Así, que por ahí debería empezar el señor Obrador, no exigiendo perdón a los españoles por hechos ocurridos hace 500 años, que bien se le puede conceder como gesto diplomático, con todos los matices que se quieran, sino pidiéndolo él por las iniquidades que padecen ahora muchos de sus conciudadanos.
Ya puesto a solicitar perdón como miembro de la clase gobernante, lo debería extender a los hechos ocurridos en octubre de 1968, durante la presidencia de Díaz Ordaz, cuando la policía disparó contra una concentración de estudiantes en la plaza de Tlatelolco, provocando una cifra aún desconocida de víctimas, que diversas fuentes sitúan entre 300 y 400 personas muertas, sin que, hasta hoy, el caso se haya esclarecido.
También debería hacerlo por las mujeres secuestradas, torturadas, asesinadas y desaparecidas en la fronteriza Ciudad Juárez y por los asesinatos de maestros, estudiantes, dirigentes sociales y periodistas que investigan el narcotráfico y la corrupción, porque tiene en su propia tierra una violencia que es cotidiana.
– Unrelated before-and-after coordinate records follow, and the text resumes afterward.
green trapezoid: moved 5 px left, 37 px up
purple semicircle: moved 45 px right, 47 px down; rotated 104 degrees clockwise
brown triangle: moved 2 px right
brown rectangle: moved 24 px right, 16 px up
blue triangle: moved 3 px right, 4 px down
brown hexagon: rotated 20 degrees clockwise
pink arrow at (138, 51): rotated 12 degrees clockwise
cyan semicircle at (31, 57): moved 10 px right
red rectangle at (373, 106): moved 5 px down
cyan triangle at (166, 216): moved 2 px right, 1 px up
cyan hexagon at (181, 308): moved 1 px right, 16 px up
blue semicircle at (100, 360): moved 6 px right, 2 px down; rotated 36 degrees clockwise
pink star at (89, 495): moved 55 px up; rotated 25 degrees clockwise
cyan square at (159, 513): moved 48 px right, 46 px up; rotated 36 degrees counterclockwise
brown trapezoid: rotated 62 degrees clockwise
Y no estaría de más pedir perdón a la Casa Blanca por la droga que introducen los cárteles mejicanos en Estados Unidos, porque mata por su consumo y por la violencia que conlleva su acarreo y distribución. Y al mismo tiempo, en un cruce de explicaciones y perdones, podría solicitar al poderoso vecino del norte que pidiera, a su vez, perdón al gobierno mejicano por las diversas agresiones militares perpetradas en el pasado, que se han traducido en pérdida de territorio y en subordinación. Aunque, tal como están las cosas, sería esperar demasiado.